As a result the city was seeing more than its fair share of hotel schemes, with JLL calculating 2008 would see 1,430 new beds that year, adding to stock of 8,137 — a mighty 17.6% leap in supply in just one year. The River Street site seemed ideal — it had good road access, and was opposite a newly built Premier Inn.
The proposal was to add 4 metres to the height of the existing concrete structure to create a 215-bed hotel, and planners gave approval. But in September 2008 Lehman Brothers collapsed, and with it the visitor economy (and much else). Irish developers were particularly badly hit, so fast forward to ...
October 2012 - Serviced Apartments, Too Much Too Soon
Today aparthotels are cool and funky. In October 2012 they were called serviced apartments and as the economy struggled to recover, they were a hot proposition in the flourishing alternative investment sector. The U.K. was underprovided by world standards, CBRE said in 2012; there was talk of substantial shortfalls in supply; development in London had scored impressive occupancy rates; and JLL reported that margins were up to 50% better than for hotels. So how about giving the idea a try in Manchester?

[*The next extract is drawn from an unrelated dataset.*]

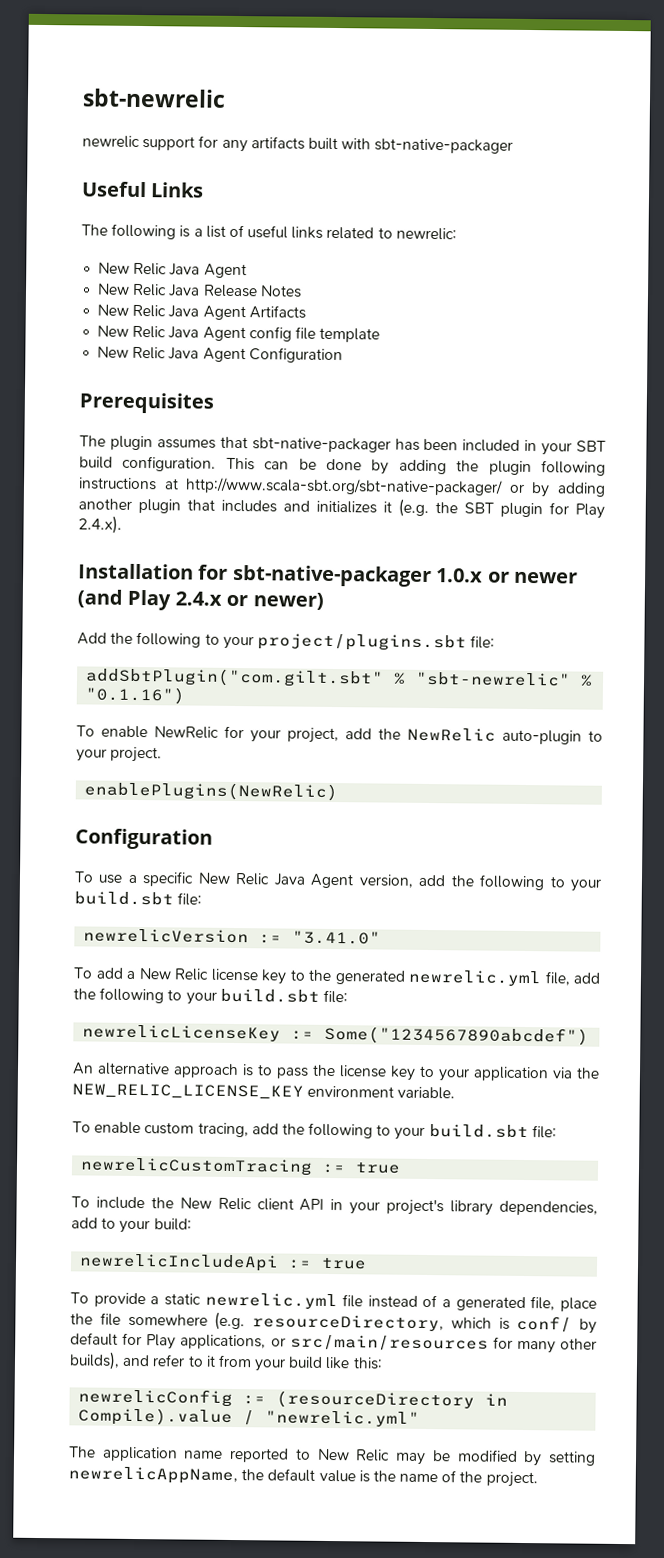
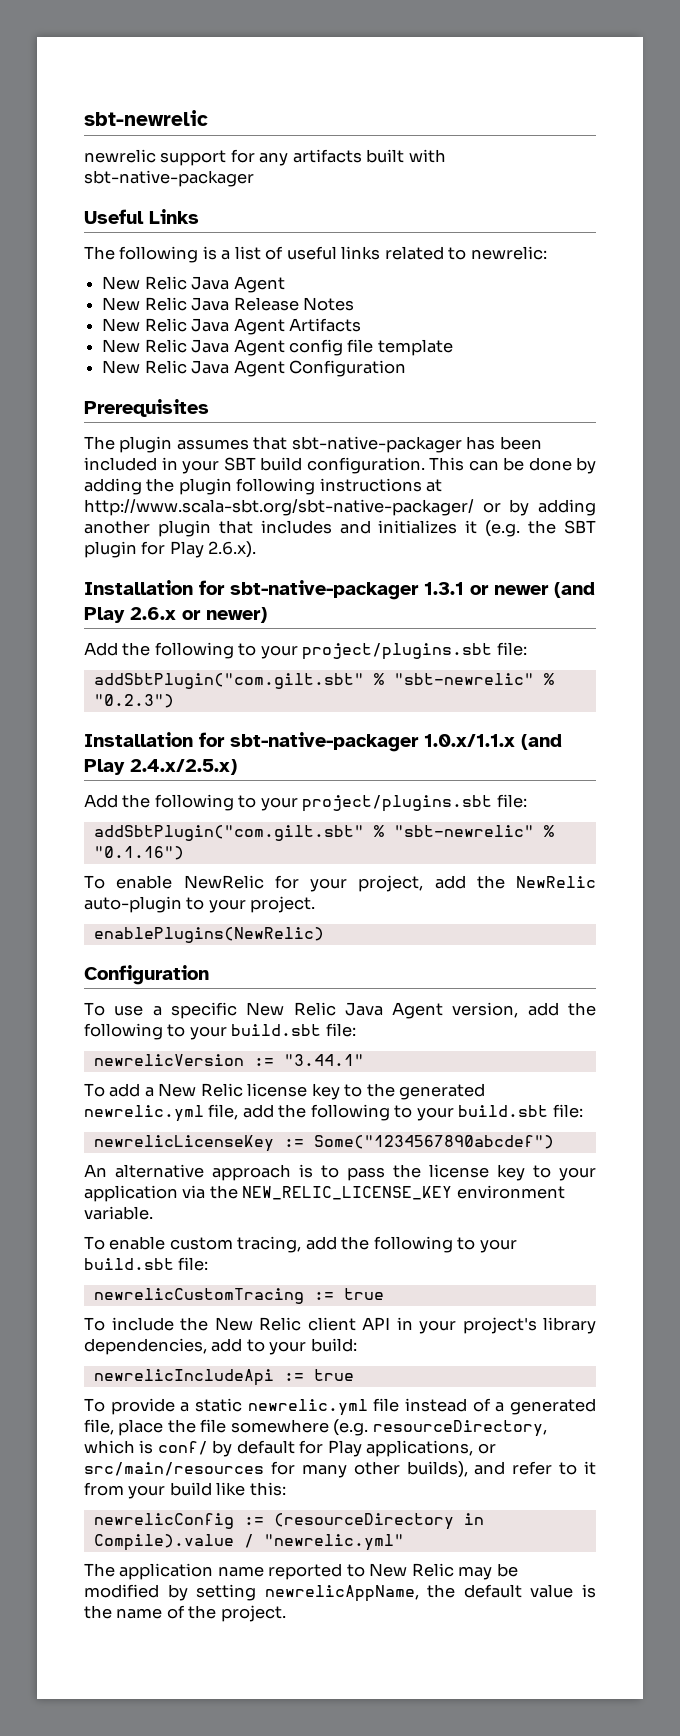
[78,515,122,534] [78,563,484,588] 2.4.x). // Installation for sbt-native-packager 1.0.x -> [208,541,257,558] [84,580,464,600] 2.6.x). // Installation for sbt-native-packager 1.3.1
[174,591,222,606] 2.4.x -> [130,607,176,620] 2.6.x
(496, 642) none -> [93,673,554,689] [93,694,174,708] [84,732,562,752] [84,759,237,775] [84,794,527,812] // addSbtPlugin("com.gilt.sbt" % "sbt-newrelic" % "0.2.3") // Installation for sbt-native-packager 1.0.x/1.1.x (and Play 2.4.x/2.5.x) // Add the following to your project/plugins.sbt file:
[292,930,382,945] "3.41.0" -> [283,1054,364,1066] "3.44.1"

By now the River Street site was in the hands of Manchester-based Chelmer Developments. They applied to build a 42-storey serviced apartment tower on the site with around 600 serviced apartments — and that maybe was the problem. Too much, too soon, too ambitious, too tall. There were reported to be funding issues — the site was sold to Bolton-based Forshaw Land, who cut the size to 420 apartments, and then in 2015 the idea died.
March 2018 - Student Housing?
And so to March 2018, and a student housing scheme. Fortunately for Downing the city's student sector is robust: Manchester student housing rents rose by 5% for studio rooms in 2017, ahead of the national trend, according to January 2018 data from Cushman & Wakefield.
Yet the River Street site is a warning: even good ideas are not guaranteed success. And if that is not a spine chilling property story, then nothing is.